▸ **Task directions**
Whatever appears in the records should be given again exactly, down to the last mark.

Extracted page text data:
● ● ● ●

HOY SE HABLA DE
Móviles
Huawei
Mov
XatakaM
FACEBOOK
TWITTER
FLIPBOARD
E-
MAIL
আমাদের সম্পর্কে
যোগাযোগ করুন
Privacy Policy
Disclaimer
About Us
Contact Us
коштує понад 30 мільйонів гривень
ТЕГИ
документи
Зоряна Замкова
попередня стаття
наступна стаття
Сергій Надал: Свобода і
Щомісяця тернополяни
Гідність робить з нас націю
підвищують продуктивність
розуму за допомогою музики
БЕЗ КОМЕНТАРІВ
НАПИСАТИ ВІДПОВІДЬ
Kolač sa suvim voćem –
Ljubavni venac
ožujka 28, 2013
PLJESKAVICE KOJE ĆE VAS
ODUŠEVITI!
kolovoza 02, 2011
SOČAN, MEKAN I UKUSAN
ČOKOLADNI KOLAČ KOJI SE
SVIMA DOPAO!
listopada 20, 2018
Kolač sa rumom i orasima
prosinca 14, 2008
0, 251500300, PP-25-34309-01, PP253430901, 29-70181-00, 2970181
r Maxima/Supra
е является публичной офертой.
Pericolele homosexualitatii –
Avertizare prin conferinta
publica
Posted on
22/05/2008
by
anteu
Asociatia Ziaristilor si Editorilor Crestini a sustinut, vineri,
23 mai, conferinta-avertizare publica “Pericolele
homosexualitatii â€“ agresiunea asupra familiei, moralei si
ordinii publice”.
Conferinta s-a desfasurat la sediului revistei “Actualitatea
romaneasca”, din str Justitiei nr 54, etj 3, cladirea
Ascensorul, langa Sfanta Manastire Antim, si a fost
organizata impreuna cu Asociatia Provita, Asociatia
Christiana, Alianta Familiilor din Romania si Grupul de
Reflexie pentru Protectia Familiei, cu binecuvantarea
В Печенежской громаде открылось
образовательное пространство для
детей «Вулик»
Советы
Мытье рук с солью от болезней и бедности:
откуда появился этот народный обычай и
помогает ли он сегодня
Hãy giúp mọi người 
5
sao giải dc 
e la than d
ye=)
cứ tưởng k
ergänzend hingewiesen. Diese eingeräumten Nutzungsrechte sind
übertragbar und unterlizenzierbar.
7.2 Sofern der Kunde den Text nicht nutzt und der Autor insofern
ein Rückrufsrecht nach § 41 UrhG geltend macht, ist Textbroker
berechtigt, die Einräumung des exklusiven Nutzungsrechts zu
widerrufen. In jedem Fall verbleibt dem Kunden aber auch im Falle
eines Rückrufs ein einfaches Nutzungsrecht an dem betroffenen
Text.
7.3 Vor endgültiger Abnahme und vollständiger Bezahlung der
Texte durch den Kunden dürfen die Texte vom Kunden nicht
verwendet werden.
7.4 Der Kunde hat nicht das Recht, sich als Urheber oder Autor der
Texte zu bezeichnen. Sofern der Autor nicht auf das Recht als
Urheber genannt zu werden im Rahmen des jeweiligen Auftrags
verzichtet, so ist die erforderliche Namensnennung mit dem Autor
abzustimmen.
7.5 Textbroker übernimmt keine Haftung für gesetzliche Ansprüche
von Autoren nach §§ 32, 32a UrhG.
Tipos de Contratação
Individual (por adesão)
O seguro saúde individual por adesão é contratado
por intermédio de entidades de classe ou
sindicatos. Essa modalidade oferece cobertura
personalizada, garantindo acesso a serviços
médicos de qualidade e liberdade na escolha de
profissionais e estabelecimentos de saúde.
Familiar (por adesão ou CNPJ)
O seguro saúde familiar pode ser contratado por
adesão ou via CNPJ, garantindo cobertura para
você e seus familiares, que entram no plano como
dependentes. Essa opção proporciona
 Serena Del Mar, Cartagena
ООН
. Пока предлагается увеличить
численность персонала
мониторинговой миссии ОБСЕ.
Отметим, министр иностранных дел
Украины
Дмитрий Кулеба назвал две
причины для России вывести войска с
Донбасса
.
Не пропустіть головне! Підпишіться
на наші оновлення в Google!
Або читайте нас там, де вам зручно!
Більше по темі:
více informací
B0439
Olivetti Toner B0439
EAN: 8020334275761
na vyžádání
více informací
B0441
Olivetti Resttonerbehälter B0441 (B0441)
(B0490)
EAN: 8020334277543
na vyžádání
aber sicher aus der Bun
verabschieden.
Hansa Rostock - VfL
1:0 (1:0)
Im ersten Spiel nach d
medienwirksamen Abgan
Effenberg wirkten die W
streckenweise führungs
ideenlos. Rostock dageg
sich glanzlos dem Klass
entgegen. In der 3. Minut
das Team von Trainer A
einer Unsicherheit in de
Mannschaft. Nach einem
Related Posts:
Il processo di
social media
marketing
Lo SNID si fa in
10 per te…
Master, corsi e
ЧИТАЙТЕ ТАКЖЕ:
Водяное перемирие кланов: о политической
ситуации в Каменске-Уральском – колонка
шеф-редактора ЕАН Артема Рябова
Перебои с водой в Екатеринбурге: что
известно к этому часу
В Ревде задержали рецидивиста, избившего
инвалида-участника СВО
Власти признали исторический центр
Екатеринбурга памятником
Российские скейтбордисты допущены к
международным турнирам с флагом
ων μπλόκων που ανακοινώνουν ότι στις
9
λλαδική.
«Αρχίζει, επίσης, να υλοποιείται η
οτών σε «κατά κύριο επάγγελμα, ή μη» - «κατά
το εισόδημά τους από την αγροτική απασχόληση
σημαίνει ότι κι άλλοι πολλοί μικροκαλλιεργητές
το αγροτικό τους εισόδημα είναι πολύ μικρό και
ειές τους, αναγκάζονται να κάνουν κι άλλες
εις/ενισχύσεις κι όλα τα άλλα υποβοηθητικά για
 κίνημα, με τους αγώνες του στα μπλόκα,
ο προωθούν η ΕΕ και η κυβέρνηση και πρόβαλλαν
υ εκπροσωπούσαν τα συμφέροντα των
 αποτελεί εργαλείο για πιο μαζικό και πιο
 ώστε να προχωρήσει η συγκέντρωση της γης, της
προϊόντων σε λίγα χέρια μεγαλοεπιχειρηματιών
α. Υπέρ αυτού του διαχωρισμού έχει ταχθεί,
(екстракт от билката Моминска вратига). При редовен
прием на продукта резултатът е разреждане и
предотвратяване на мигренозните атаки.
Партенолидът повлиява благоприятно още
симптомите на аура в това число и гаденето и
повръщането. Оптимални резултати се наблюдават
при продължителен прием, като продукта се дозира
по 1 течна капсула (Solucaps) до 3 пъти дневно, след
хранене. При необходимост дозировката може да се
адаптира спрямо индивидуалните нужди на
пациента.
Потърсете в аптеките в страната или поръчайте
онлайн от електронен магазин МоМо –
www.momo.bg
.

● ● ● ●

▸ **Result of this task**
HOY SE HABLA DE
Móviles
Huawei
Mov
XatakaM
FACEBOOK
TWITTER
FLIPBOARD
E-
MAIL
আমাদের সম্পর্কে
যোগাযোগ করুন
Privacy Policy
Disclaimer
About Us
Contact Us
коштує понад 30 мільйонів гривень
ТЕГИ
документи
Зоряна Замкова
попередня стаття
наступна стаття
Сергій Надал: Свобода і
Щомісяця тернополяни
Гідність робить з нас націю
підвищують продуктивність
розуму за допомогою музики
БЕЗ КОМЕНТАРІВ
НАПИСАТИ ВІДПОВІДЬ
Kolač sa suvim voćem –
Ljubavni venac
ožujka 28, 2013
PLJESKAVICE KOJE ĆE VAS
ODUŠEVITI!
kolovoza 02, 2011
SOČAN, MEKAN I UKUSAN
ČOKOLADNI KOLAČ KOJI SE
SVIMA DOPAO!
listopada 20, 2018
Kolač sa rumom i orasima
prosinca 14, 2008
0, 251500300, PP-25-34309-01, PP253430901, 29-70181-00, 2970181
r Maxima/Supra
е является публичной офертой.
Pericolele homosexualitatii –
Avertizare prin conferinta
publica
Posted on
22/05/2008
by
anteu
Asociatia Ziaristilor si Editorilor Crestini a sustinut, vineri,
23 mai, conferinta-avertizare publica “Pericolele
homosexualitatii â€“ agresiunea asupra familiei, moralei si
ordinii publice”.
Conferinta s-a desfasurat la sediului revistei “Actualitatea
romaneasca”, din str Justitiei nr 54, etj 3, cladirea
Ascensorul, langa Sfanta Manastire Antim, si a fost
organizata impreuna cu Asociatia Provita, Asociatia
Christiana, Alianta Familiilor din Romania si Grupul de
Reflexie pentru Protectia Familiei, cu binecuvantarea
В Печенежской громаде открылось
образовательное пространство для
детей «Вулик»
Советы
Мытье рук с солью от болезней и бедности:
откуда появился этот народный обычай и
помогает ли он сегодня
Hãy giúp mọi người 
5
sao giải dc 
e la than d
ye=)
cứ tưởng k
ergänzend hingewiesen. Diese eingeräumten Nutzungsrechte sind
übertragbar und unterlizenzierbar.
7.2 Sofern der Kunde den Text nicht nutzt und der Autor insofern
ein Rückrufsrecht nach § 41 UrhG geltend macht, ist Textbroker
berechtigt, die Einräumung des exklusiven Nutzungsrechts zu
widerrufen. In jedem Fall verbleibt dem Kunden aber auch im Falle
eines Rückrufs ein einfaches Nutzungsrecht an dem betroffenen
Text.
7.3 Vor endgültiger Abnahme und vollständiger Bezahlung der
Texte durch den Kunden dürfen die Texte vom Kunden nicht
verwendet werden.
7.4 Der Kunde hat nicht das Recht, sich als Urheber oder Autor der
Texte zu bezeichnen. Sofern der Autor nicht auf das Recht als
Urheber genannt zu werden im Rahmen des jeweiligen Auftrags
verzichtet, so ist die erforderliche Namensnennung mit dem Autor
abzustimmen.
7.5 Textbroker übernimmt keine Haftung für gesetzliche Ansprüche
von Autoren nach §§ 32, 32a UrhG.
Tipos de Contratação
Individual (por adesão)
O seguro saúde individual por adesão é contratado
por intermédio de entidades de classe ou
sindicatos. Essa modalidade oferece cobertura
personalizada, garantindo acesso a serviços
médicos de qualidade e liberdade na escolha de
profissionais e estabelecimentos de saúde.
Familiar (por adesão ou CNPJ)
O seguro saúde familiar pode ser contratado por
adesão ou via CNPJ, garantindo cobertura para
você e seus familiares, que entram no plano como
dependentes. Essa opção proporciona
 Serena Del Mar, Cartagena
ООН
. Пока предлагается увеличить
численность персонала
мониторинговой миссии ОБСЕ.
Отметим, министр иностранных дел
Украины
Дмитрий Кулеба назвал две
причины для России вывести войска с
Донбасса
.
Не пропустіть головне! Підпишіться
на наші оновлення в Google!
Або читайте нас там, де вам зручно!
Більше по темі:
více informací
B0439
Olivetti Toner B0439
EAN: 8020334275761
na vyžádání
více informací
B0441
Olivetti Resttonerbehälter B0441 (B0441)
(B0490)
EAN: 8020334277543
na vyžádání
aber sicher aus der Bun
verabschieden.
Hansa Rostock - VfL
1:0 (1:0)
Im ersten Spiel nach d
medienwirksamen Abgan
Effenberg wirkten die W
streckenweise führungs
ideenlos. Rostock dageg
sich glanzlos dem Klass
entgegen. In der 3. Minut
das Team von Trainer A
einer Unsicherheit in de
Mannschaft. Nach einem
Related Posts:
Il processo di
social media
marketing
Lo SNID si fa in
10 per te…
Master, corsi e
ЧИТАЙТЕ ТАКЖЕ:
Водяное перемирие кланов: о политической
ситуации в Каменске-Уральском – колонка
шеф-редактора ЕАН Артема Рябова
Перебои с водой в Екатеринбурге: что
известно к этому часу
В Ревде задержали рецидивиста, избившего
инвалида-участника СВО
Власти признали исторический центр
Екатеринбурга памятником
Российские скейтбордисты допущены к
международным турнирам с флагом
ων μπλόκων που ανακοινώνουν ότι στις
9
λλαδική.
«Αρχίζει, επίσης, να υλοποιείται η
οτών σε «κατά κύριο επάγγελμα, ή μη» - «κατά
το εισόδημά τους από την αγροτική απασχόληση
σημαίνει ότι κι άλλοι πολλοί μικροκαλλιεργητές
το αγροτικό τους εισόδημα είναι πολύ μικρό και
ειές τους, αναγκάζονται να κάνουν κι άλλες
εις/ενισχύσεις κι όλα τα άλλα υποβοηθητικά για
 κίνημα, με τους αγώνες του στα μπλόκα,
ο προωθούν η ΕΕ και η κυβέρνηση και πρόβαλλαν
υ εκπροσωπούσαν τα συμφέροντα των
 αποτελεί εργαλείο για πιο μαζικό και πιο
 ώστε να προχωρήσει η συγκέντρωση της γης, της
προϊόντων σε λίγα χέρια μεγαλοεπιχειρηματιών
α. Υπέρ αυτού του διαχωρισμού έχει ταχθεί,
(екстракт от билката Моминска вратига). При редовен
прием на продукта резултатът е разреждане и
предотвратяване на мигренозните атаки.
Партенолидът повлиява благоприятно още
симптомите на аура в това число и гаденето и
повръщането. Оптимални резултати се наблюдават
при продължителен прием, като продукта се дозира
по 1 течна капсула (Solucaps) до 3 пъти дневно, след
хранене. При необходимост дозировката може да се
адаптира спрямо индивидуалните нужди на
пациента.
Потърсете в аптеките в страната или поръчайте
онлайн от електронен магазин МоМо –
www.momo.bg
.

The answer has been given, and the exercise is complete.